Historical financial datasets are large and pose serious challenges when it comes to storing, managing and efficiently conducting statistical analysis and ML model training. And while opportunities are opening up for curating and sharing this data with hedge funds and banks, it’s too cumbersome for analysts to control access to proprietary datasets by storing the data as flat files in various data formats using FTP sites or standalone cloud object storage.
TileDB uses multi-dimensional arrays to efficiently store financial data and follows a cloud-native design, offering efficient data management and analysis in the cloud. TileDB Cloud speeds typical data science and ML workflows using Python and R Jupyter notebooks with support for popular frameworks like PyTorch, Tensorflow, Keras and Scikit-Learn. Traditional analytics with SQL also scale great on TileDB Cloud, which implements a totally serverless platform leveraging user-defined functions and task graphs for distributed computing.

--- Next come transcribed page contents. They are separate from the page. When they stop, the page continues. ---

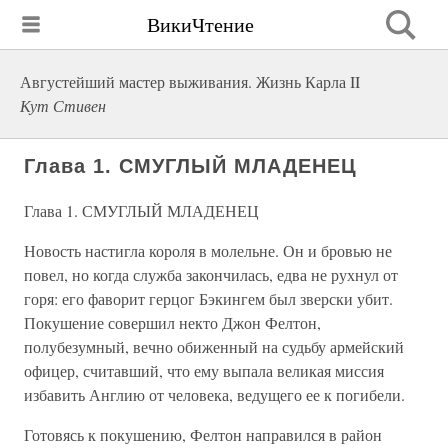
ВикиЧтение
Августейший мастер выживания. Жизнь Карла II
Кут Стивен
Глава 1. СМУГЛЫЙ МЛАДЕНЕЦ
Глава 1. СМУГЛЫЙ МЛАДЕНЕЦ
Новость настигла короля в молельне. Он и бровью не
повел, но когда служба закончилась, едва не рухнул от
горя: его фаворит герцог Бэкингем был зверски убит.
Покушение совершил некто Джон Фелтон,
полубезумный, вечно обиженный на судьбу армейский
офицер, считавший, что ему выпала великая миссия
избавить Англию от человека, ведущего ее к погибели.
Готовясь к покушению, Фелтон направился в район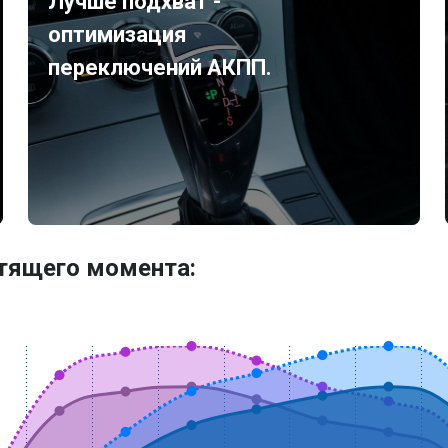
Лучше подхват -
оптимизация
переключений АКПП.
утящего момента: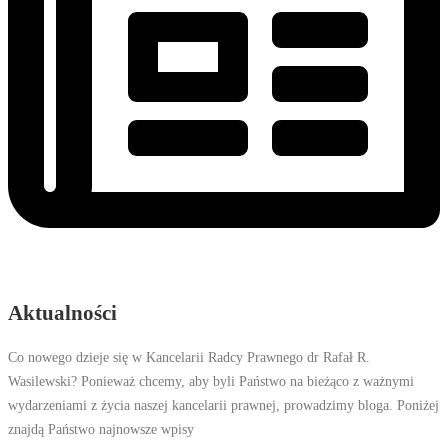
Aktualności
Co nowego dzieje się w Kancelarii Radcy Prawnego dr Rafał R.
Wasilewski? Ponieważ chcemy, aby byli Państwo na bieżąco z ważnymi
wydarzeniami z życia naszej kancelarii prawnej, prowadzimy bloga. Poniżej
znajdą Państwo najnowsze wpisy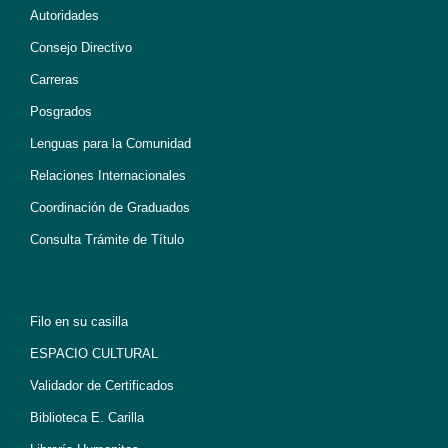
Autoridades
Consejo Directivo
Carreras
Posgrados
Lenguas para la Comunidad
Relaciones Internacionales
Coordinación de Graduados
Consulta Trámite de Título
Filo en su casilla
ESPACIO CULTURAL
Validador de Certificados
Biblioteca E. Carilla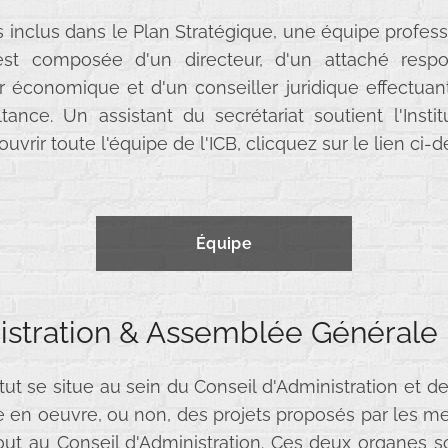
fs inclus dans le Plan Stratégique, une équipe profess
est composée d'un directeur, d'un attaché respo
er économique et d'un conseiller juridique effectuan
nce. Un assistant du secrétariat soutient l'Instit
vrir toute l'équipe de l'ICB, clicquez sur le lien ci-d
Équipe
istration & Assemblée Générale
titut se situe au sein du Conseil d'Administration et 
se en oeuvre, ou non, des projets proposés par les 
 tout au Conseil d'Administration. Ces deux organe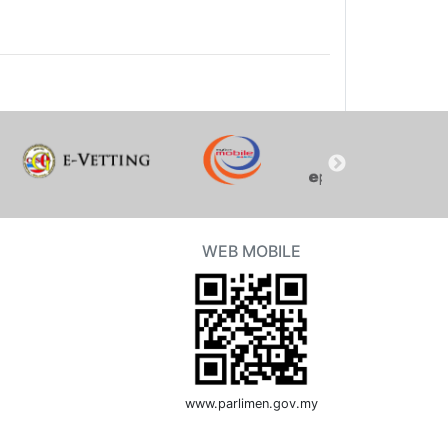
WEB MOBILE
www.parlimen.gov.my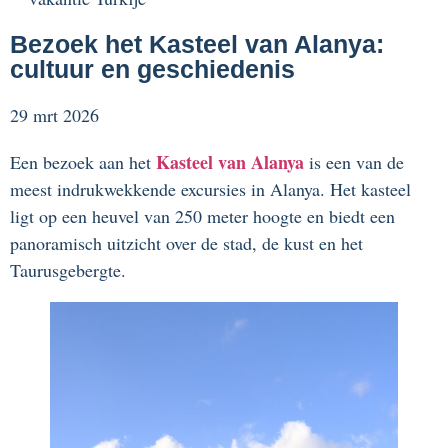
Bezoek het Kasteel van Alanya:
cultuur en geschiedenis
29 mrt 2026
Kasteel van Alanya
Een bezoek aan het
is een van de
meest indrukwekkende excursies in Alanya. Het kasteel
ligt op een heuvel van 250 meter hoogte en biedt een
panoramisch uitzicht over de stad, de kust en het
Taurusgebergte.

Multi-dimensional TileDB arrays are ideal for financial time-series data because they can index on time and ticker symbol and dramatically boost queries with conditions on those two fields. Built-in support for indexing on strings, real numbers, and datetime objects as array dimensions enables rapid slicing & dicing. Extend the scope of analyses with order book data, where 4D TileDB arrays can accommodate additional dimensions, like transaction ID and buyer/seller details.